Articles, infographics, cards, e-books and videos help educate the consumer and build trust around the purchase. And among all these types and formats, we can say that video content has become indispensable in recent years.

According to a recent Forbes study, the use of video is becoming essential in digital communication strategies:

More than 80% of people interviewed said they are watching more online videos today than a year ago.

75% of executives interviewed said they watched work-related videos at least weekly, with more than half (52%) watching these videos on YouTube.

Overall, 65% visited a seller’s website after watching a video.

Another consumer behaviour research conducted by HubSpot confirms this trend. More than half of users say they consume an entire video compared to 29% for blogs and 33% for interactive articles. If you want your entire message to be consumed, video tends to be the preferred medium.

When you combine high production capacity with technology, video can offer great flexibility, based on the user’s interests and other details you know about them.

We observed this movement that we decided to invest in the refining of our own studio in 2015. As specialists in digital communication, we felt that the speed of consumption of content was higher than the capacity of delivery of the production model in the market.
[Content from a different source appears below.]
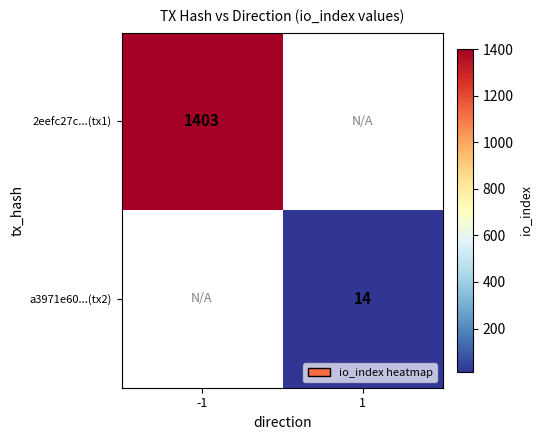

The value of a3971e60...(tx2) at 1 is 14. True or false?

True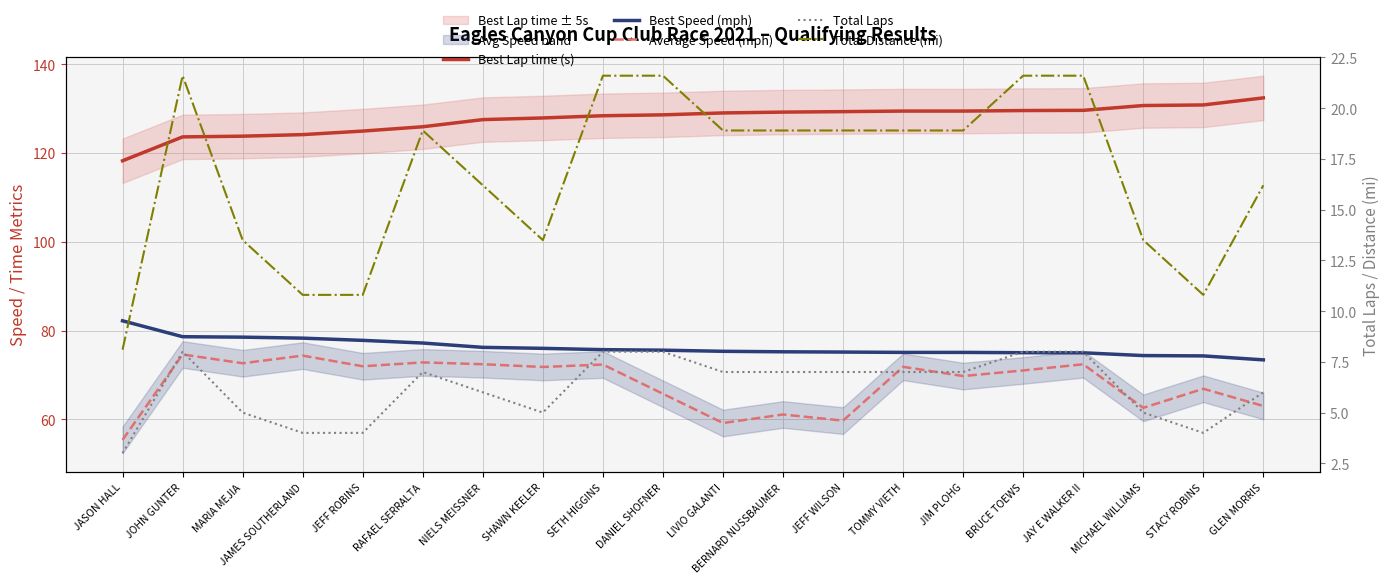

Which series has the widest spread of values?

Average Speed (mph)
In the age of liquid content, great agility is needed to get ideas out of paper and “put them to spin.” Often capturing in one day, editing and publishing in the other.

And in this new universe of information abundance and constant experimentation, there is no room for extravagance in production costs. That’s why we built a service model that, in addition to being agile, allows us to test a lot without weighing customers’ pockets, and at the same time, to provide a constant evolution in the relationship and the involvement of the brands with their consumers.